Divriği'nin Türk devri, Oğuz beylerinden Emir Mengücek Gazi'nin kurduğu Mengücekoğullarının Divriği kolunun tarihi ile özdeşleşmiştir. Mengücekoğulları, ilk Anadolu Türk beyliklerinin en eskisi ve en uzun yaşayanıydı. Divriği Ulu Camii ve Darüşşifası'ndan oluşan külliyenin bânisi Ahmed Şah, Divriği Mengüceklerinin dördüncü melikiydi. Divriği Mengüceklerinin herhangi bir savaşa karışmamış olması, barışçı ve itaatkâr bir emirlik olduklarını düşündürtür. Konya Selçuklu hükümdarı II. Kılıçarslan 1180'de Danışmendleri, Alâeddin Keykûbad ise Mengücekoğullarının Erzincan-Kemah kolunu Ulu Cami'nin temellerinin atıldığı 1228 yılında ortadan kaldırmıştı. Divriği Mengüceklerinin İlhanlı egemenliğine kadar hüküm sürdürmesi izledikleri bu siyasetin başarısına bağlanır. Konya Selçuklularının hükümdarı Alâeddin Keykûbad'ın adının Divriği Ulu Cami'nin portali üzerinde son derece sıradışı bir biçimde Ahmed Şah'ın yapı kitabesinin üstünde “Sultanü'l-azam Alâeddin Keykûbad'ın saltanatında” şeklinde geçmesi bu özel konumu vurgular. Külliye, Mengücekoğullarının Divriği ve civarındaki egemenliğini hoşgören Keykûbad'a bir hediye olarak değerlendirilebilir.

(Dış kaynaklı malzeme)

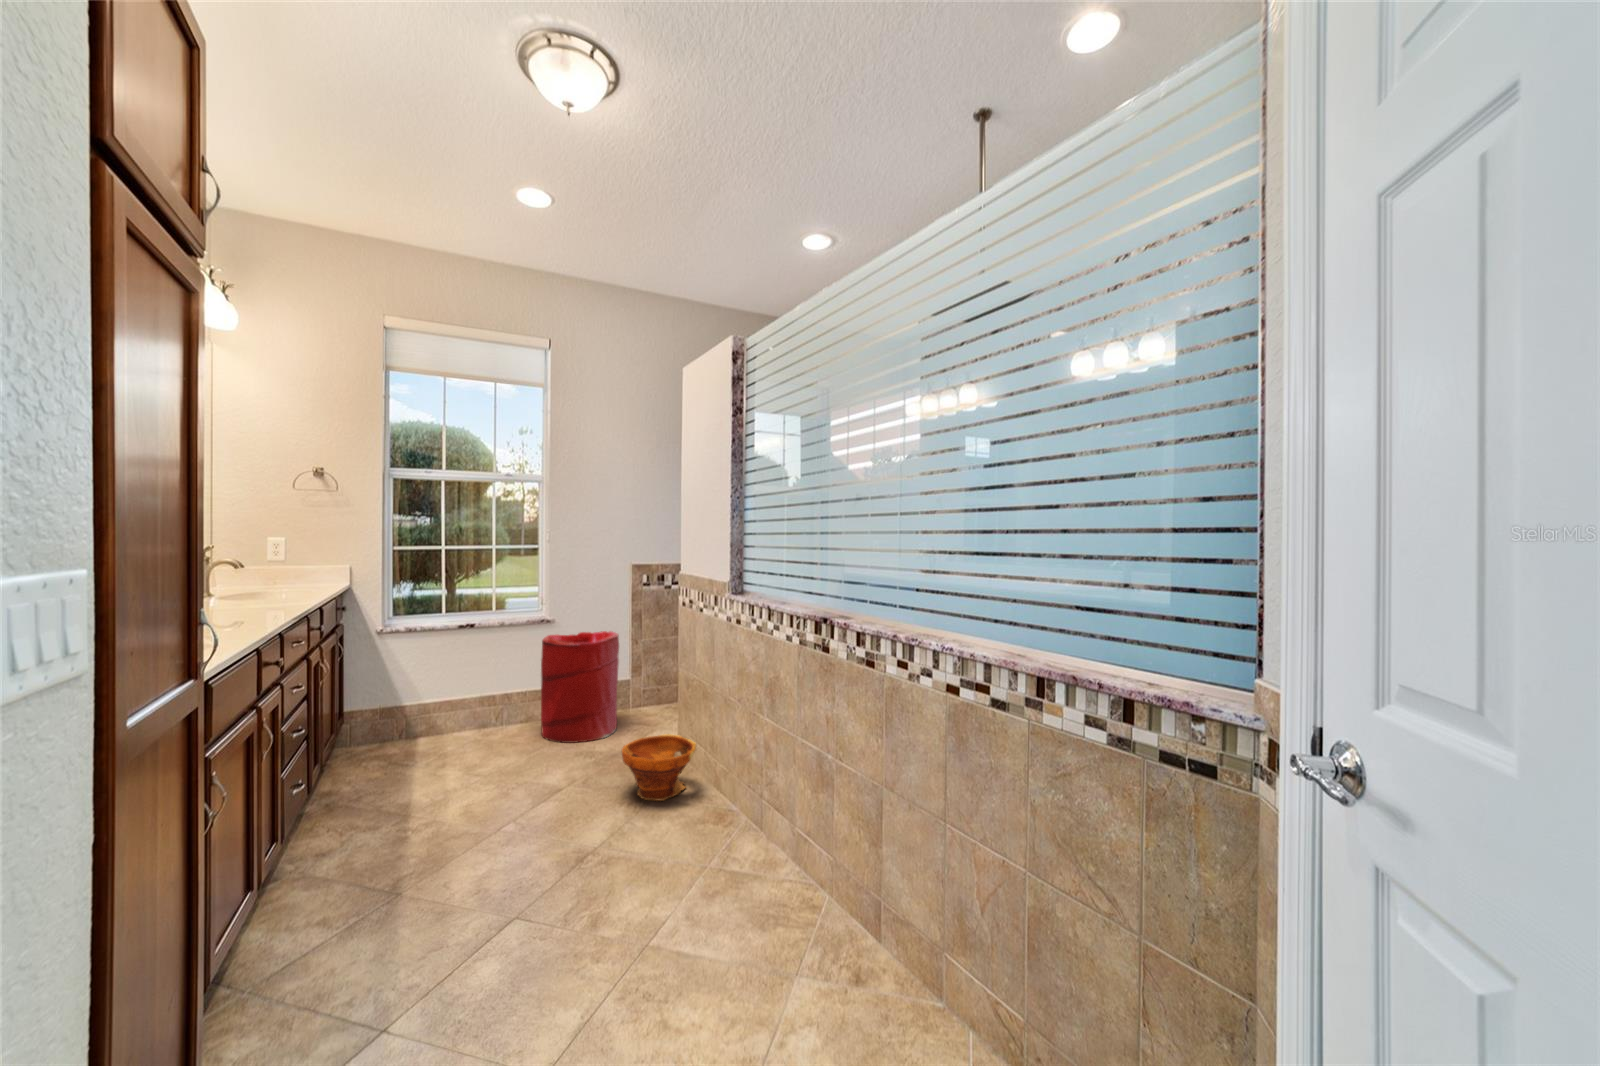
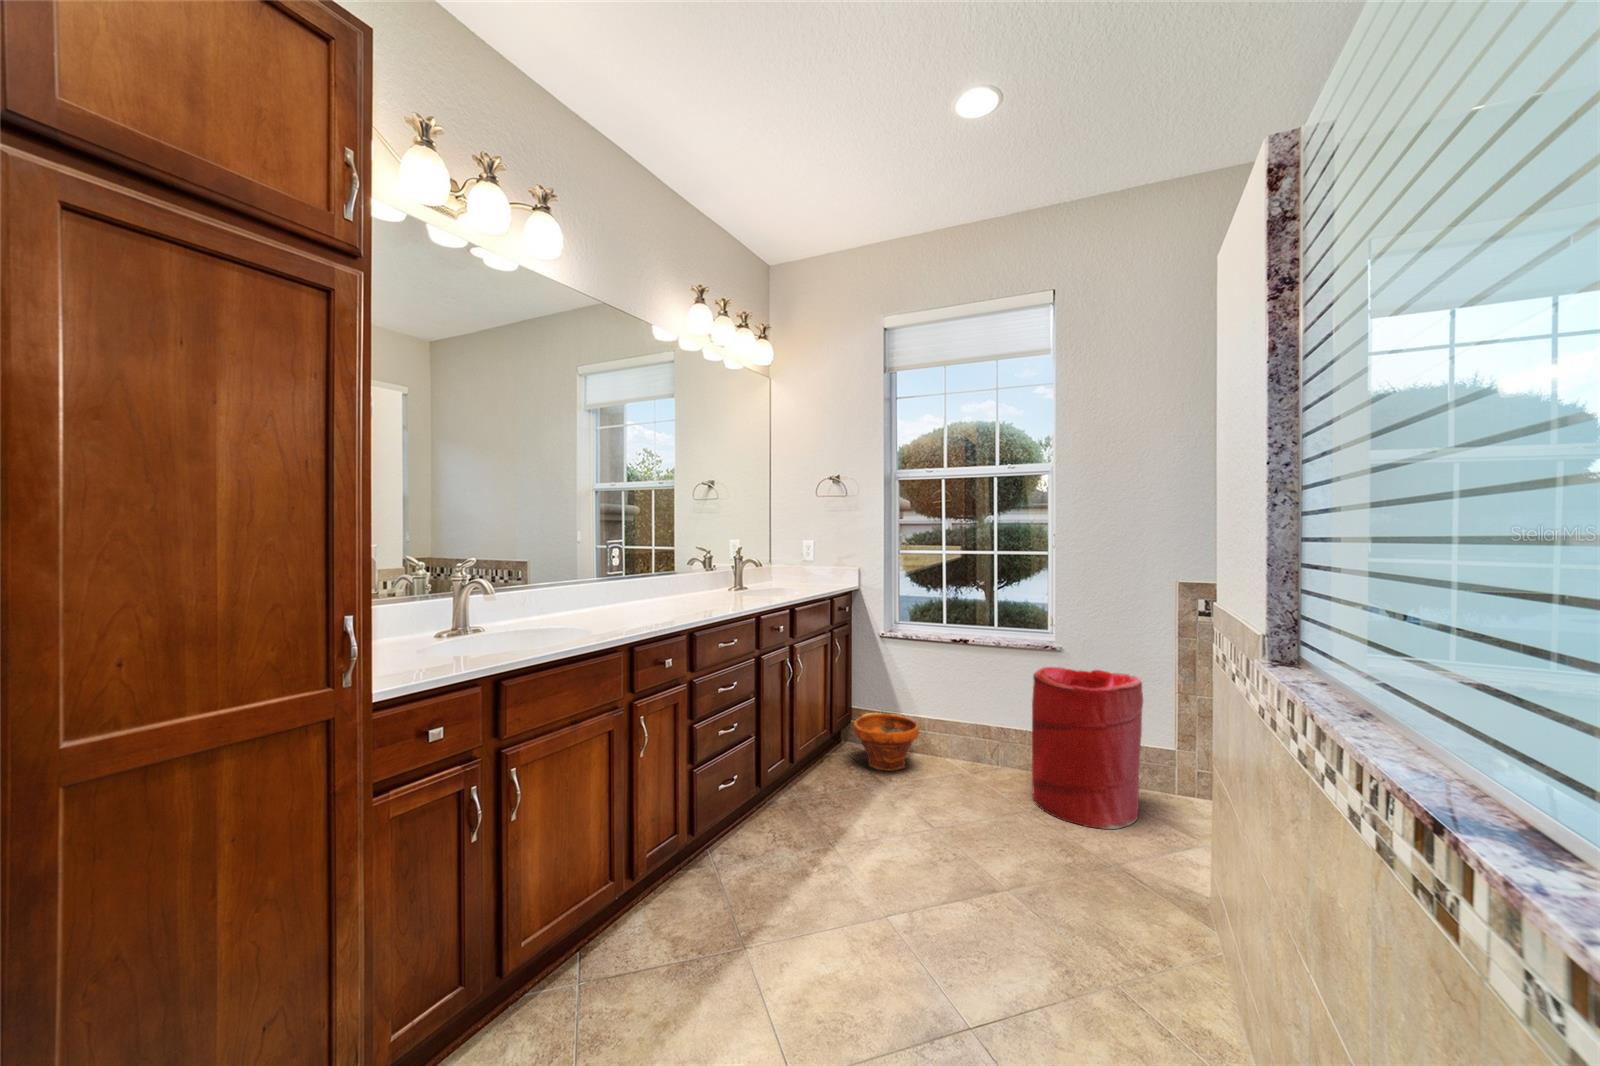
planter: present [622,734,696,801] -> present [853,713,919,770]

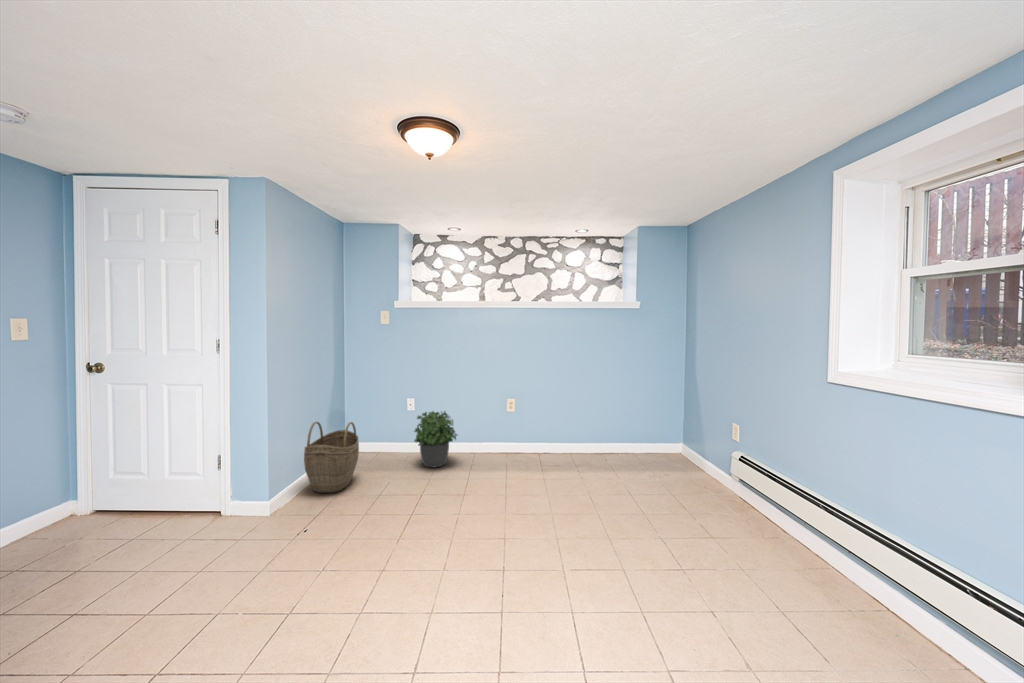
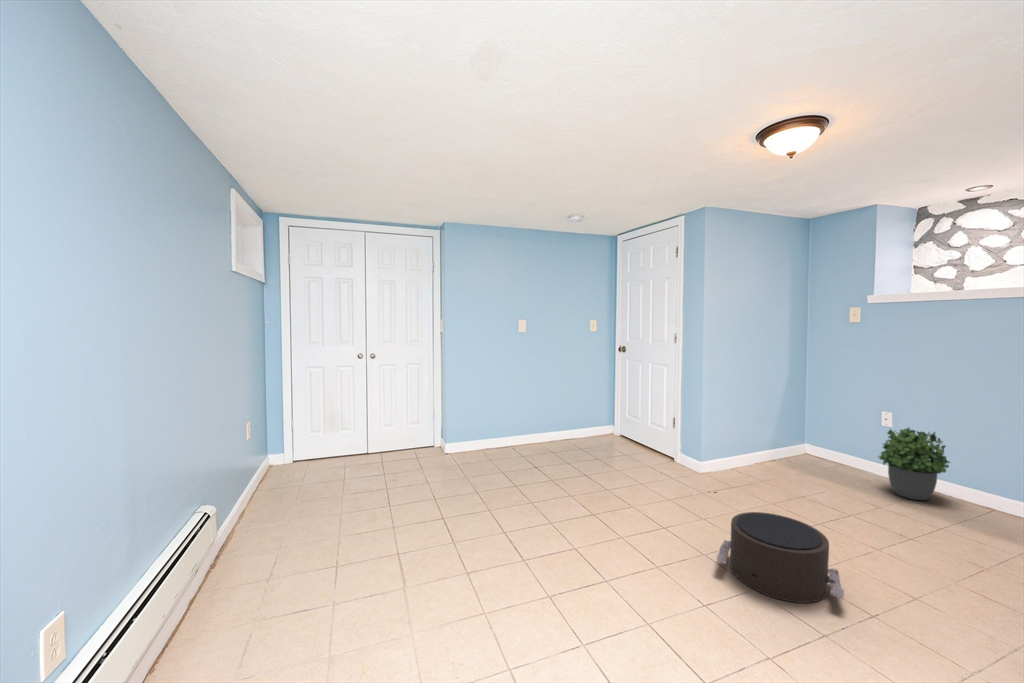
woven basket: present [304,422,359,493] -> none [741,410,801,479]
pouf: none [368,528,488,626] -> present [717,512,844,603]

Divriği'de ilk Anadolu Türk beyliklerinin en eskisi ve en çok yaşayanı Divriği Mengücekleridir. Kentin Mengücek hakimiyeti İlhanlı Hükümdarı Abaka Han'ın 1276-1277'de Memlük Sultanı I. Baybars'a karşı Elbistan'a giderken Divriği'ye uğrayarak surları yıktırmasıyla sona ermeye başlamıştır. Surların yıkılmasının ardından Selçuklu Sultanı III. Alaeddin Keykubad Malatya kuşatmasından bir sonuç elde edemeyip Divriği'ye gelince (1300-1301) burası disiplinsiz askerler tarafından yağmalandı. Şehir daha sonra Kayseri ve Sivas yöresinde Eretnaoğulları'nın hakimiyetine girdi. Kadı Burhaneddin ile Amasya Emiri Hacı Şadgeldi Paşa arasındaki mücadelelerden faydalanan Memlükler tarafından zaptedildi. (1391). Memlük Devleti'nin idari işleri bozulunca Yıldırım Beyazid 1398'de Sivas, Malatya, Besni, Darende ve Divriği'yi Osmanlı topraklarına kattı. Ancak Divriği yaklaşan Timur tehlikesinden dolayı 1401'de tekrar Memlüklere verildi. Divriği Memlük hakimiyeti sırasında Halep eyaletine bağlı pek de önemli olmayan ileri karakol durumundaydı. 15. yüzyılın ikinci yarısında Uzun Hasan'ın, 16. yüzyılın başında Şah İsmail'in kuvvetlerinin Anadolu'ya yönelik hareketleri sırasında Divriği korunaklı konumundan dolayı saldırılara uğramadı. Divriği'nin kesin olarak Osmanlı idaresine girişi, Yavuz Sultan Selim'in 24 Ağustos 1516 Mercidabık Zaferi'nden sonradır. Divriği Osmanlı idaresi altına girdikten sonra merkezle aynı adı taşıyan bir sancak haline getirilip Vilayet-i Arab adıyla oluşturulan beylerbeyliğe bağlandı. Daha sonra bu beylerbeylik dağıtılınca Divriği sancağı Sivas, Amasya, Tokat bölgelerini içine alan Rum beylerbeyliğine dahil edildi. 16. yüzyılda Divriği sancağının Divriği ve Darende adlı iki kazası, bu kazalara bağlı on iki nahiyesi bulunuyordu. Sancak 19. yüzyılda Sivas sancağının bir kazası haline geldi. 

Cumhuriyet döneminde Sivas'a bağlı bir ilçe merkezi haline getirilen Divriği'nin 1927'de nüfusu 4789 idi. 1937'de önce demiryolu ulaşımına kavuşmuş, ardından buradaki demir cevherinin 1939'dan itibaren çıkarılarak Karabük Demir Çelik Fabrikası'na gönderilmesiyle hayat canlanmaya, nüfusu yavaş yavaş artmaya başlamıştır. 1970'te 10.389 olan nüfus, 1985'te 15.974 ve 1990'da da 17.664'e ulaşmıştır.